Problem details:
Turn the text of every item below into a JSON list of strings, with one string for each line and blank lines omitted.

Exercise data:
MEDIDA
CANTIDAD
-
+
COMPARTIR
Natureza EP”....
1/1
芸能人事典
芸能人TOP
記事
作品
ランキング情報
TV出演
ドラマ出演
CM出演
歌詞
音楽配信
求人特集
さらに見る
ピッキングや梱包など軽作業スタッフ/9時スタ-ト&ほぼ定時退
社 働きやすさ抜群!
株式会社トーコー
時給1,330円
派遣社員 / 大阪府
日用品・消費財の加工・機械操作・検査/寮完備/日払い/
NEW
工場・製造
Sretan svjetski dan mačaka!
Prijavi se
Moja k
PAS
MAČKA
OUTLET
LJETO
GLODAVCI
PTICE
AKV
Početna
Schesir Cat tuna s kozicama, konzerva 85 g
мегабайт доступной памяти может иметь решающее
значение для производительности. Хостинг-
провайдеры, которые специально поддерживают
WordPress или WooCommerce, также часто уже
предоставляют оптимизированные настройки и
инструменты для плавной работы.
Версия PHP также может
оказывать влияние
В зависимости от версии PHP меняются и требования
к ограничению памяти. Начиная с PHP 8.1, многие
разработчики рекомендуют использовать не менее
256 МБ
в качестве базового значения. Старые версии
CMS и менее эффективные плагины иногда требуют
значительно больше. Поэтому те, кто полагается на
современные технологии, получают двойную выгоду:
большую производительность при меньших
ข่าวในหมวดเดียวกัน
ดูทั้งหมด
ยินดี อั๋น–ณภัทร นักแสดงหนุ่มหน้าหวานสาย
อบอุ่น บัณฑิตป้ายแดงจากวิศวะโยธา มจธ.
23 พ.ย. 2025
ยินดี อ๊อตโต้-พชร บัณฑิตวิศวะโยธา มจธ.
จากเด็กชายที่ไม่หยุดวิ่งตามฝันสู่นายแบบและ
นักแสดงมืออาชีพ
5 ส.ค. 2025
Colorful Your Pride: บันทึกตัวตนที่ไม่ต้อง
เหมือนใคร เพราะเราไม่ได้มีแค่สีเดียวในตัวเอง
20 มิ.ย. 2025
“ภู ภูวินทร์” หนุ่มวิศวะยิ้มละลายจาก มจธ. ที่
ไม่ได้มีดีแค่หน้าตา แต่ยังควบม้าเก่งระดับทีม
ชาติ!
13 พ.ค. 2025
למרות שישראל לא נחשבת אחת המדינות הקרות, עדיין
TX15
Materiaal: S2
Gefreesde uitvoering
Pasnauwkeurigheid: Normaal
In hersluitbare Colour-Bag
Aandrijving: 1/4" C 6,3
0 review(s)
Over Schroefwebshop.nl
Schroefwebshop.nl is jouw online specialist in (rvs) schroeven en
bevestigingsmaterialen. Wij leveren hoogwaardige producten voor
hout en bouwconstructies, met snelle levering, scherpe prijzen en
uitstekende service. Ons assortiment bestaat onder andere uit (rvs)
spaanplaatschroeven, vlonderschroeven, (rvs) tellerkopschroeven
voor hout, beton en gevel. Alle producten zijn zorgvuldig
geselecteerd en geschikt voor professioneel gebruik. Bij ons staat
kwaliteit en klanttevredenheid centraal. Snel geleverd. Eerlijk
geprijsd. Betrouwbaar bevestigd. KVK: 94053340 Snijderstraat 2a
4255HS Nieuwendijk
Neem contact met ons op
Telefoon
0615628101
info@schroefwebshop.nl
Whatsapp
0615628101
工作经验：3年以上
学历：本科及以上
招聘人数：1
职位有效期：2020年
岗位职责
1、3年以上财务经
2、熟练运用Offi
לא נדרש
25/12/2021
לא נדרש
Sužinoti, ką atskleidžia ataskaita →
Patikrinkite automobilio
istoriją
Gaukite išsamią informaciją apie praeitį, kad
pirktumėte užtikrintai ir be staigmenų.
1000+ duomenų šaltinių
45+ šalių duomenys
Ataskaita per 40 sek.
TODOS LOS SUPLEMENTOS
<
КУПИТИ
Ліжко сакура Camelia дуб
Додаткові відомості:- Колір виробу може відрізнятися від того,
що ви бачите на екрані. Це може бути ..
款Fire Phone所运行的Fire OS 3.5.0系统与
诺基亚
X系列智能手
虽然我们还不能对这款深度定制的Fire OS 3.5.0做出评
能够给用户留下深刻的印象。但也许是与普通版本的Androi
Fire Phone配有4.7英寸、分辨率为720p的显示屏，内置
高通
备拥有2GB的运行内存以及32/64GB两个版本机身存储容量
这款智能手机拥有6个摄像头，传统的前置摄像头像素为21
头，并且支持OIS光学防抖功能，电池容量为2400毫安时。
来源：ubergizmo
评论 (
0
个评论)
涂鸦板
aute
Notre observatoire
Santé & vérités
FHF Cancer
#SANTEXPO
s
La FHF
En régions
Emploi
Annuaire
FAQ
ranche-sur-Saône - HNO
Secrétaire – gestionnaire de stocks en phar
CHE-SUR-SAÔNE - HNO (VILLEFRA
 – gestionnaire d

Exercise result:
[
  "MEDIDA",
  "CANTIDAD",
  "-",
  "+",
  "COMPARTIR",
  "Natureza EP”....",
  "1/1",
  "芸能人事典",
  "芸能人TOP",
  "記事",
  "作品",
  "ランキング情報",
  "TV出演",
  "ドラマ出演",
  "CM出演",
  "歌詞",
  "音楽配信",
  "求人特集",
  "さらに見る",
  "ピッキングや梱包など軽作業スタッフ/9時スタ-ト&ほぼ定時退",
  "社 働きやすさ抜群!",
  "株式会社トーコー",
  "時給1,330円",
  "派遣社員 / 大阪府",
  "日用品・消費財の加工・機械操作・検査/寮完備/日払い/",
  "NEW",
  "工場・製造",
  "Sretan svjetski dan mačaka!",
  "Prijavi se",
  "Moja k",
  "PAS",
  "MAČKA",
  "OUTLET",
  "LJETO",
  "GLODAVCI",
  "PTICE",
  "AKV",
  "Početna",
  "Schesir Cat tuna s kozicama, konzerva 85 g",
  "мегабайт доступной памяти может иметь решающее",
  "значение для производительности. Хостинг-",
  "провайдеры, которые специально поддерживают",
  "WordPress или WooCommerce, также часто уже",
  "предоставляют оптимизированные настройки и",
  "инструменты для плавной работы.",
  "Версия PHP также может",
  "оказывать влияние",
  "В зависимости от версии PHP меняются и требования",
  "к ограничению памяти. Начиная с PHP 8.1, многие",
  "разработчики рекомендуют использовать не менее",
  "256 МБ",
  "в качестве базового значения. Старые версии",
  "CMS и менее эффективные плагины иногда требуют",
  "значительно больше. Поэтому те, кто полагается на",
  "современные технологии, получают двойную выгоду:",
  "большую производительность при меньших",
  "ข่าวในหมวดเดียวกัน",
  "ดูทั้งหมด",
  "ยินดี อั๋น–ณภัทร นักแสดงหนุ่มหน้าหวานสาย",
  "อบอุ่น บัณฑิตป้ายแดงจากวิศวะโยธา มจธ.",
  "23 พ.ย. 2025",
  "ยินดี อ๊อตโต้-พชร บัณฑิตวิศวะโยธา มจธ.",
  "จากเด็กชายที่ไม่หยุดวิ่งตามฝันสู่นายแบบและ",
  "นักแสดงมืออาชีพ",
  "5 ส.ค. 2025",
  "Colorful Your Pride: บันทึกตัวตนที่ไม่ต้อง",
  "เหมือนใคร เพราะเราไม่ได้มีแค่สีเดียวในตัวเอง",
  "20 มิ.ย. 2025",
  "“ภู ภูวินทร์” หนุ่มวิศวะยิ้มละลายจาก มจธ. ที่",
  "ไม่ได้มีดีแค่หน้าตา แต่ยังควบม้าเก่งระดับทีม",
  "ชาติ!",
  "13 พ.ค. 2025",
  "למרות שישראל לא נחשבת אחת המדינות הקרות, עדיין",
  "TX15",
  "Materiaal: S2",
  "Gefreesde uitvoering",
  "Pasnauwkeurigheid: Normaal",
  "In hersluitbare Colour-Bag",
  "Aandrijving: 1/4\" C 6,3",
  "0 review(s)",
  "Over Schroefwebshop.nl",
  "Schroefwebshop.nl is jouw online specialist in (rvs) schroeven en",
  "bevestigingsmaterialen. Wij leveren hoogwaardige producten voor",
  "hout en bouwconstructies, met snelle levering, scherpe prijzen en",
  "uitstekende service. Ons assortiment bestaat onder andere uit (rvs)",
  "spaanplaatschroeven, vlonderschroeven, (rvs) tellerkopschroeven",
  "voor hout, beton en gevel. Alle producten zijn zorgvuldig",
  "geselecteerd en geschikt voor professioneel gebruik. Bij ons staat",
  "kwaliteit en klanttevredenheid centraal. Snel geleverd. Eerlijk",
  "geprijsd. Betrouwbaar bevestigd. KVK: 94053340 Snijderstraat 2a",
  "4255HS Nieuwendijk",
  "Neem contact met ons op",
  "Telefoon",
  "0615628101",
  "info@schroefwebshop.nl",
  "Whatsapp",
  "0615628101",
  "工作经验：3年以上",
  "学历：本科及以上",
  "招聘人数：1",
  "职位有效期：2020年",
  "岗位职责",
  "1、3年以上财务经",
  "2、熟练运用Offi",
  "לא נדרש",
  "25/12/2021",
  "לא נדרש",
  "Sužinoti, ką atskleidžia ataskaita →",
  "Patikrinkite automobilio",
  "istoriją",
  "Gaukite išsamią informaciją apie praeitį, kad",
  "pirktumėte užtikrintai ir be staigmenų.",
  "1000+ duomenų šaltinių",
  "45+ šalių duomenys",
  "Ataskaita per 40 sek.",
  "TODOS LOS SUPLEMENTOS",
  "<",
  "КУПИТИ",
  "Ліжко сакура Camelia дуб",
  "Додаткові відомості:- Колір виробу може відрізнятися від того,",
  "що ви бачите на екрані. Це може бути ..",
  "款Fire Phone所运行的Fire OS 3.5.0系统与",
  "诺基亚",
  "X系列智能手",
  "虽然我们还不能对这款深度定制的Fire OS 3.5.0做出评",
  "能够给用户留下深刻的印象。但也许是与普通版本的Androi",
  "Fire Phone配有4.7英寸、分辨率为720p的显示屏，内置",
  "高通",
  "备拥有2GB的运行内存以及32/64GB两个版本机身存储容量",
  "这款智能手机拥有6个摄像头，传统的前置摄像头像素为21",
  "头，并且支持OIS光学防抖功能，电池容量为2400毫安时。",
  "来源：ubergizmo",
  "评论 (",
  "0",
  "个评论)",
  "涂鸦板",
  "aute",
  "Notre observatoire",
  "Santé & vérités",
  "FHF Cancer",
  "#SANTEXPO",
  "s",
  "La FHF",
  "En régions",
  "Emploi",
  "Annuaire",
  "FAQ",
  "ranche-sur-Saône - HNO",
  "Secrétaire – gestionnaire de stocks en phar",
  "CHE-SUR-SAÔNE - HNO (VILLEFRA",
  " – gestionnaire d"
]